El programa técnico para la redistribución del ancho de banda propuesto desde la UTN al ministro Julio De Vido y anticipado por Miradas al Sur, ya comenzó a implementarse como soporte tecnológico de la decisión del Gobierno Nacional de quebrar el monopolio en internet. La idea es que las pymes y cooperativas puedan llegar a las grandes ciudades y a los pequeños pueblos más remotos y que puedan ofrecer más capacidad de canal, más ancho de banda, mejor calidad de conexión, y especialmente precios mucho más bajos que los actuales. Para eso se necesitó de un arduo trabajo conjunto entre los técnicos e ingenieros del Ministerio de Planificación, la Comisión Nacional de Comunicaciones (CNC) y la Universidad Tecnológica Nacional.
Este programa –al beneficiar a usuarios de todo el país– supera y va más allá del tema de dar una solución al millón de clientes de Fibertel-Cablevisión, un tema en el cual el enfrentamiento Gobierno-Clarín, es un árbol que tapa el bosque. La revista Noticias, en su edición del 11/9, entrevistándome sobre este programa, titula “Ariel Garbarz: El arma secreta de K”, para completar ese recorte tendencioso con la frase “todo lo necesario para liquidar a Clarín rápido”.
Para recuperar dos bienes públicos, la banda ancha y las redes, y ponerlas a disposición de cientos de pequeños operadores y de millones de internautas que podrán elegir libremente a su proveedor, la Presidenta activó un “arma secreta”: la decisión política de la lucha antimonopólica en las telecomunicaciones. Fue así que generó autoconvocatorias como la de la UTN, que comenzó a hacer honor a su nombre, cuando sus profesores e ingenieros comenzaron a trabajar junto a funcionarios y técnicos del Ministerio y la CNC. Nada más ni nada menos que empezar a poner la tecnología de las comunicaciones al servicio del pueblo, al que la globalización ha denominado “usuarios”, para ocultar sus derechos frente a las telco-corporaciones.

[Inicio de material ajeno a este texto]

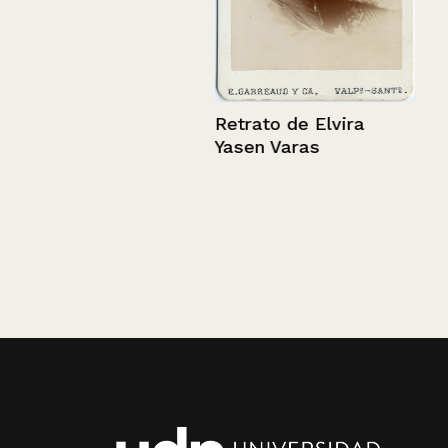
Retrato de Elvira
Yasen Varas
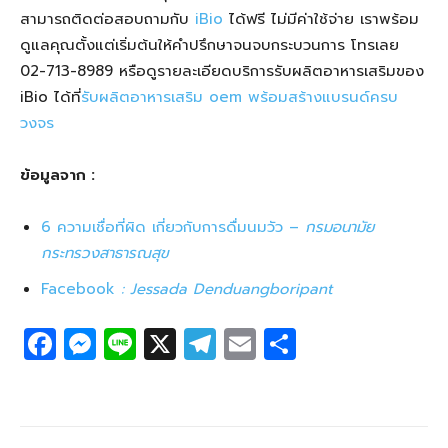
สามารถติดต่อสอบถามกับ
iBio
ได้ฟรี ไม่มีค่าใช้จ่าย เราพร้อม
ดูแลคุณตั้งแต่เริ่มต้นให้คำปรึกษาจนจบกระบวนการ โทรเลย
02-713-8989 หรือดูรายละเอียดบริการรับผลิตอาหารเสริมของ
iBio ได้ที่
รับผลิตอาหารเสริม oem พร้อมสร้างแบรนด์ครบ
วงจร
ข้อมูลจาก :
6 ความเชื่อที่ผิด เกี่ยวกับการดื่มนมวัว –
กรมอนามัย
กระทรวงสาธารณสุข
Facebook
: Jessada Denduangboripant
F
M
Li
X
T
E
S
a
e
n
el
m
h
c
ss
e
e
ail
ar
e
e
g
e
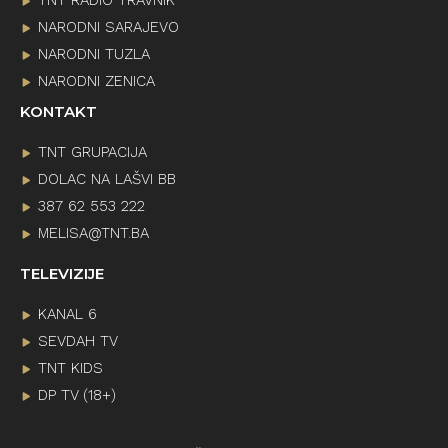
NARODNI SARAJEVO
NARODNI TUZLA
NARODNI ZENICA
KONTAKT
TNT GRUPACIJA
DOLAC NA LAŠVI BB
387 62 553 222
MELISA@TNT.BA
TELEVIZIJE
KANAL 6
SEVDAH TV
TNT KIDS
DP TV (18+)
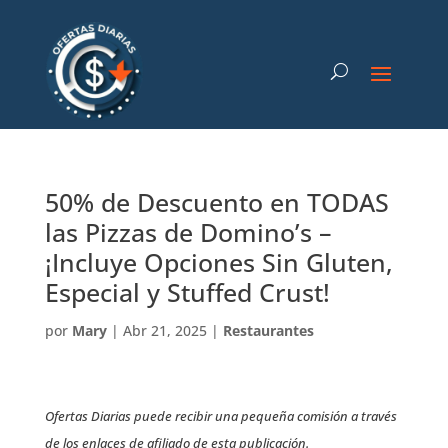
50% de Descuento en TODAS
las Pizzas de Domino’s –
¡Incluye Opciones Sin Gluten,
Especial y Stuffed Crust!
por
Mary
|
Abr 21, 2025
|
Restaurantes
Ofertas Diarias puede recibir una pequeña comisión a través
de los enlaces de afiliado de esta publicación.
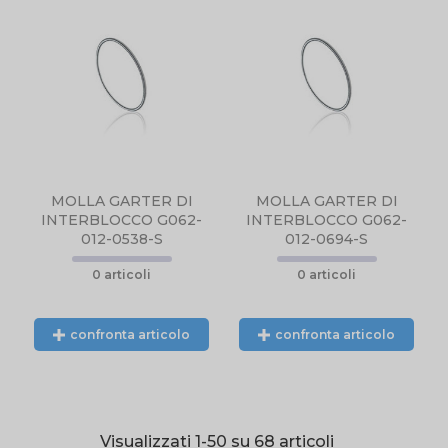
DISPONIBILE,
CONTATTARCI
NTE
TELEFONICAMENTE
L.
O TRAMITE EMAIL.
MOLLA GARTER DI
MOLLA GARTER DI
INTERBLOCCO G062-
INTERBLOCCO G062-
012-0538-S
012-0694-S
0 articoli
0 articoli
confronta articolo
confronta articolo
Visualizzati 1-50 su 68 articoli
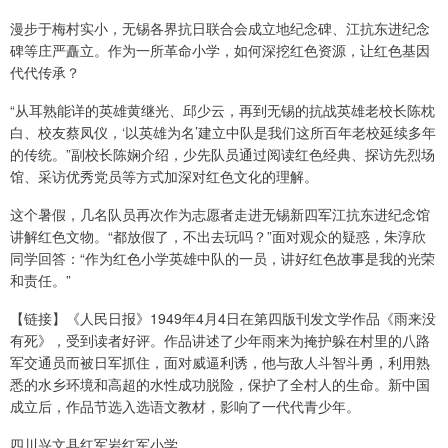
漫步于梅村实小，无锡各界抗日联合会成立地纪念碑、江抗东进纪念
碑等庄严矗立。作为一所革命小学，如何深挖红色资源，让红色基因
代代传承？
“从耳熟能详的英雄黄继光、邱少云，再到无锡的抗战英雄老校长陈枕
白、校友蔡凤仪，‘以英雄为名’建立中队是我们这所百年老校延续多年
的传统。”副校长陈娴介绍，少先队员通过阅读红色经典、探访先烈场
馆、采访优秀党员等方式加深对红色文化的理解。
这个暑假，几名队员再次作为志愿者走进无锡新四军江抗东进纪念馆
讲解红色文物。“都放假了，不出去玩吗？”面对观众的疑惑，朱淳欣
同学回答：“作为红色小学英雄中队的一员，讲好红色故事是我的光荣
和责任。”
【链接】《人民日报》1949年4月4日在第四版刊发文学作品《雨来没
有死》，受到读者好评。作品讲述了少年雨来为掩护躲在村里的八路
军交通员而被日军抓住，面对威逼利诱，他与敌人斗智斗勇，利用熟
悉的水乡环境和高超的水性成功脱险，保护了全村人的生命。新中国
成立后，作品节选入选语文教材，影响了一代代青少年。
四川兴文县红军岩红军小学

En parte Noticias tiene razón. Es un arma históricamente nueva, que puede parecer secreta ante la mirada de los grupos dominantes, que no esperaban que después de batallar por el papel, un soporte clave de su poder, Cristina vaya por el soporte de la banda ancha. Pero la batalla que asoma y que ya se discute es la de recuperar las viejas y nuevas redes teleinformáticas, que por ley pertenecen al Estado Nacional. Éstas no fueron parte de la privatización de Entel ya que sólo se privatizó el servicio. Las nuevas redes fueron adquiridas mediante inversiones provenientes de rentas monopólicas de esos servicios de telecomunicaciones; el Estado está habilitando legalmente para recuperarlas.